Records for the task:
....................

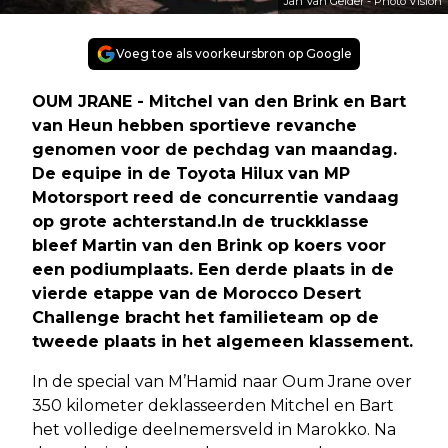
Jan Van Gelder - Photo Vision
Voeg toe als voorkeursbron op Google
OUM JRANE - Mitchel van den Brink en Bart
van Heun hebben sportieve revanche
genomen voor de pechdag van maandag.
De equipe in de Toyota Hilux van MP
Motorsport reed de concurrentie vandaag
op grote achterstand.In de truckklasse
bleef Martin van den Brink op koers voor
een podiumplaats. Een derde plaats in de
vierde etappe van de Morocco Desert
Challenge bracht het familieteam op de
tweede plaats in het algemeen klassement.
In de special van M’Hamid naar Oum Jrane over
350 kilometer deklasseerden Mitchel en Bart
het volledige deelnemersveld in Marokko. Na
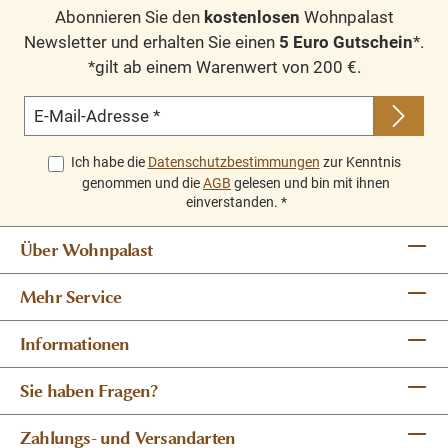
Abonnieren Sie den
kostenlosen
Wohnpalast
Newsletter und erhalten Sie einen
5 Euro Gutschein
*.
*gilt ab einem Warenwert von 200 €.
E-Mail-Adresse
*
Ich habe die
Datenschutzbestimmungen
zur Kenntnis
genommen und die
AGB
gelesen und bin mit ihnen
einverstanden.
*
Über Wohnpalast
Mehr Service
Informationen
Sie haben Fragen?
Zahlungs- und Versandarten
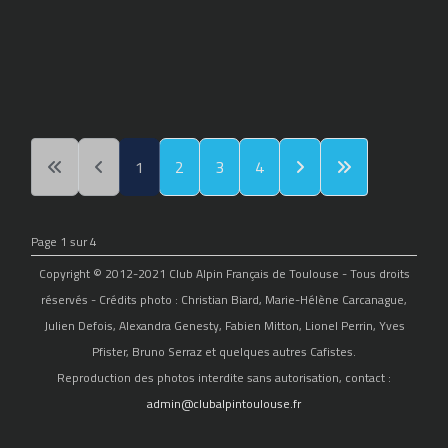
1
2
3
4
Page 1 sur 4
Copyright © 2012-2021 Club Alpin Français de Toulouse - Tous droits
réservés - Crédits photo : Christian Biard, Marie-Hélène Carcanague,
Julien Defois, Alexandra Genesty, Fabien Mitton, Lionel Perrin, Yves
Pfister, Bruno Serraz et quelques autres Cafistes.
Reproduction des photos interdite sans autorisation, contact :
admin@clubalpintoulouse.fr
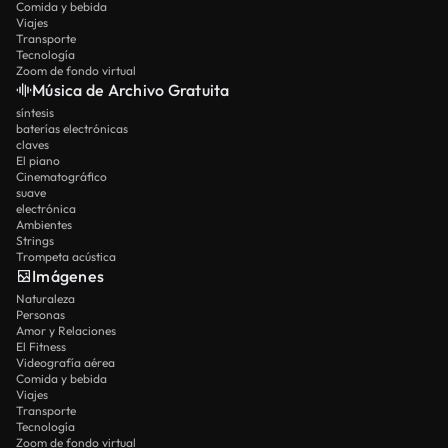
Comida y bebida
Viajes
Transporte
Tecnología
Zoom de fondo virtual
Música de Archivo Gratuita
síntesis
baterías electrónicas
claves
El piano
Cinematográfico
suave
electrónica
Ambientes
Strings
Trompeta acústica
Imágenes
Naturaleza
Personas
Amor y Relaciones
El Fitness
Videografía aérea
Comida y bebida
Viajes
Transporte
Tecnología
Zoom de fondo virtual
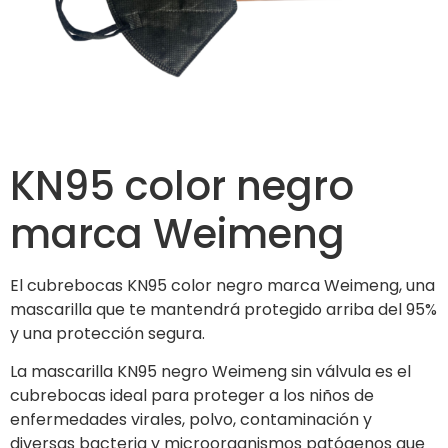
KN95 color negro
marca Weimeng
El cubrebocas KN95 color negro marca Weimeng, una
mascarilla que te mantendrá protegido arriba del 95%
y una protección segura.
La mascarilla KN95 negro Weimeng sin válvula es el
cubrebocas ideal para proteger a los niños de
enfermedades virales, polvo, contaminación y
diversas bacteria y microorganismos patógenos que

....................

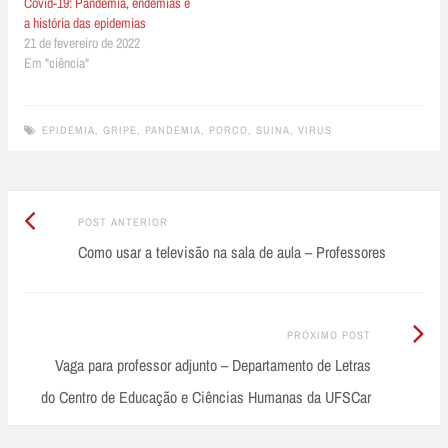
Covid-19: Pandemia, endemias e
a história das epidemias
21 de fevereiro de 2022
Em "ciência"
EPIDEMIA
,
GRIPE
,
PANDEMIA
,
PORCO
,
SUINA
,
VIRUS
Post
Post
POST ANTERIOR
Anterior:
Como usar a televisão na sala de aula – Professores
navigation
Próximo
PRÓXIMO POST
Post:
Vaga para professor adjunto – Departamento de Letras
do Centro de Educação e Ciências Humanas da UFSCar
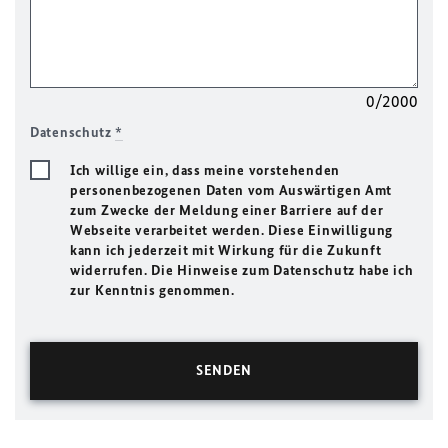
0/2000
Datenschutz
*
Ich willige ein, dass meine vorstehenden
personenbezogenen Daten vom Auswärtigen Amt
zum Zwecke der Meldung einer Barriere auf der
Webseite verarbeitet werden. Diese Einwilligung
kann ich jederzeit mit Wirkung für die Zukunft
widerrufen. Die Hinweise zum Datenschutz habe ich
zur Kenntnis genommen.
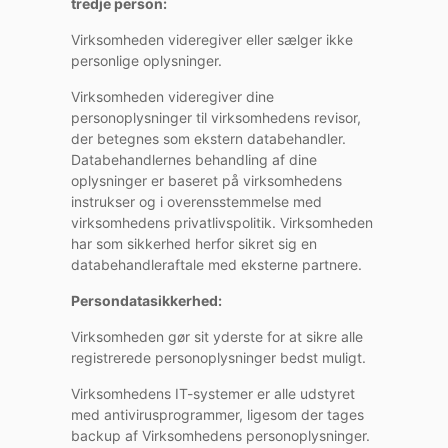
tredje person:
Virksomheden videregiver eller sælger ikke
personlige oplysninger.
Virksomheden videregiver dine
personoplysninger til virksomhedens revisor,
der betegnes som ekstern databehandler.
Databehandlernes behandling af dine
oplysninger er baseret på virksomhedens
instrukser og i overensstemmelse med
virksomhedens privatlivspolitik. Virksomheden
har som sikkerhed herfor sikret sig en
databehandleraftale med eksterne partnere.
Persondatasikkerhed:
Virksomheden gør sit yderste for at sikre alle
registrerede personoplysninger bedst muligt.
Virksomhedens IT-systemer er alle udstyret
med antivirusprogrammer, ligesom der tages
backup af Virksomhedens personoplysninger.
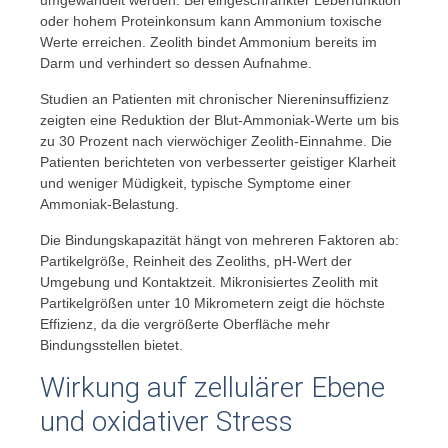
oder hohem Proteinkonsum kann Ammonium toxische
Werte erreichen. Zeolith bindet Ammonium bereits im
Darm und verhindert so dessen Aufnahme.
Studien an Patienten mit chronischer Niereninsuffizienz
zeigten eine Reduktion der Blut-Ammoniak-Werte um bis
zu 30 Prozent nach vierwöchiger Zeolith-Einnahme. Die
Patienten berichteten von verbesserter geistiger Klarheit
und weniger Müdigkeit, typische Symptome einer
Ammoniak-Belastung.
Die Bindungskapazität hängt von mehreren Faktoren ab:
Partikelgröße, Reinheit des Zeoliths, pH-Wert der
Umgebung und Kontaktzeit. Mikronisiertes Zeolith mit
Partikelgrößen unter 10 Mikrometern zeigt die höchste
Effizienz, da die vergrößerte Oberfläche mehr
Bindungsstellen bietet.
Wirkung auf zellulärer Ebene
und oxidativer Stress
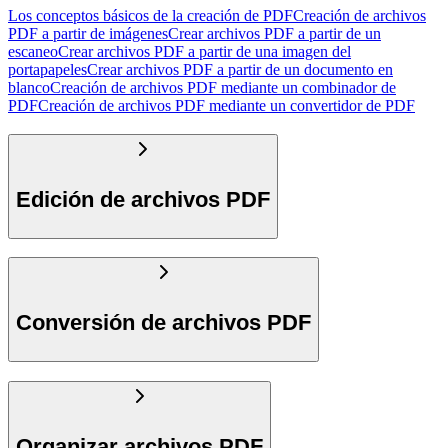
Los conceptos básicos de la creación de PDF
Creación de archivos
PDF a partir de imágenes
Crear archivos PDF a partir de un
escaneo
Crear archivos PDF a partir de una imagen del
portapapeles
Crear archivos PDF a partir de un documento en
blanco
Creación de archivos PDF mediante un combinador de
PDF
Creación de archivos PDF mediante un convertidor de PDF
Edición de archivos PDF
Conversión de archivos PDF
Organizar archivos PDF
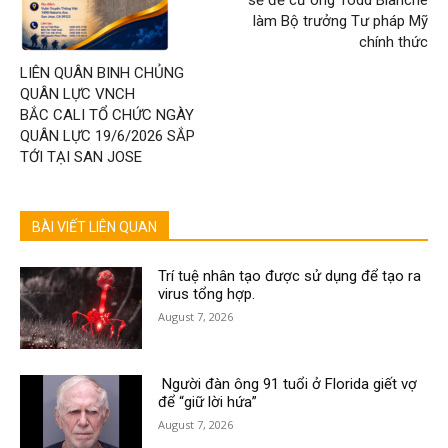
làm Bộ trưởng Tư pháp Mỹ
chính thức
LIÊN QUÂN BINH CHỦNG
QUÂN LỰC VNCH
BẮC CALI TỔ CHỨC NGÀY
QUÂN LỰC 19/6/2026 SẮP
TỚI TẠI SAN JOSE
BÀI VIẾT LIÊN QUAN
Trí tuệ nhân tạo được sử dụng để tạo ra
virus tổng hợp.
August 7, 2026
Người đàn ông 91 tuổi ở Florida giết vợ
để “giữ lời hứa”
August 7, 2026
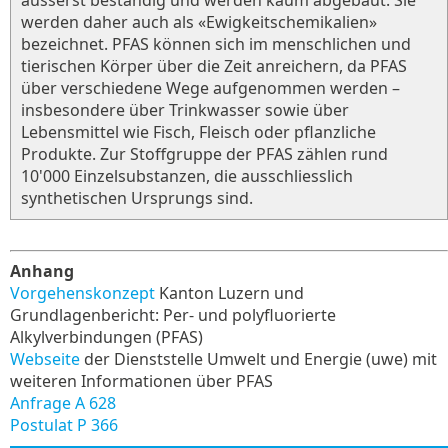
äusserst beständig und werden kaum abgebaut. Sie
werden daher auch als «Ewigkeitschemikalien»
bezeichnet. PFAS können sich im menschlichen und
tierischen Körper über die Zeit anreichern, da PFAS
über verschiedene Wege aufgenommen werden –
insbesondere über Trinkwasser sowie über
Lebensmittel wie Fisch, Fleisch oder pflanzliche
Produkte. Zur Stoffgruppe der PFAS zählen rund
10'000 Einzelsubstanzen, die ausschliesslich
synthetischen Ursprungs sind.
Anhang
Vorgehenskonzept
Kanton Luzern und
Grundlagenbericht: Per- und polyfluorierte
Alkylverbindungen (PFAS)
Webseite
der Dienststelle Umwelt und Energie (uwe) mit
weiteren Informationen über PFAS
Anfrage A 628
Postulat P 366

....................

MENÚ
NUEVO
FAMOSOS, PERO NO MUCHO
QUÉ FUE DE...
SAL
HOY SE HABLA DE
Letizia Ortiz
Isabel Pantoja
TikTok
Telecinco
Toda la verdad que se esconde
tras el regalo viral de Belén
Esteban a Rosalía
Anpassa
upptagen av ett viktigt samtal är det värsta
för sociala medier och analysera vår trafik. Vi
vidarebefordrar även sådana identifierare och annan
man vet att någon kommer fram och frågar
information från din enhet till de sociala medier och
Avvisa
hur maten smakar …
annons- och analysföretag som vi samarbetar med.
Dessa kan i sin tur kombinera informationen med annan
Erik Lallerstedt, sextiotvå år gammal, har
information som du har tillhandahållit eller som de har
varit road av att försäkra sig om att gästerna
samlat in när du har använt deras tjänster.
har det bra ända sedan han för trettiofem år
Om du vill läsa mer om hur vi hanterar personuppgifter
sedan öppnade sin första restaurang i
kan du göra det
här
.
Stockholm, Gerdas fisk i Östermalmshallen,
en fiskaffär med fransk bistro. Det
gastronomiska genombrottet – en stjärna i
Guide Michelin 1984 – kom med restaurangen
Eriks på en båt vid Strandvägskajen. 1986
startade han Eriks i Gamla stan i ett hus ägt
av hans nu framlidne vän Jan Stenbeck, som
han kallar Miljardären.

....................

Your goal: Once you find the line with "Esteban a Rosalía" above, print it and every line after it up to and including the line with "Guide Michelin 1984 – kom med restaurangen", exactly as written and nothing else.

Result of this task:
Esteban a Rosalía
Anpassa
upptagen av ett viktigt samtal är det värsta
för sociala medier och analysera vår trafik. Vi
vidarebefordrar även sådana identifierare och annan
man vet att någon kommer fram och frågar
information från din enhet till de sociala medier och
Avvisa
hur maten smakar …
annons- och analysföretag som vi samarbetar med.
Dessa kan i sin tur kombinera informationen med annan
Erik Lallerstedt, sextiotvå år gammal, har
information som du har tillhandahållit eller som de har
varit road av att försäkra sig om att gästerna
samlat in när du har använt deras tjänster.
har det bra ända sedan han för trettiofem år
Om du vill läsa mer om hur vi hanterar personuppgifter
sedan öppnade sin första restaurang i
kan du göra det
här
.
Stockholm, Gerdas fisk i Östermalmshallen,
en fiskaffär med fransk bistro. Det
gastronomiska genombrottet – en stjärna i
Guide Michelin 1984 – kom med restaurangen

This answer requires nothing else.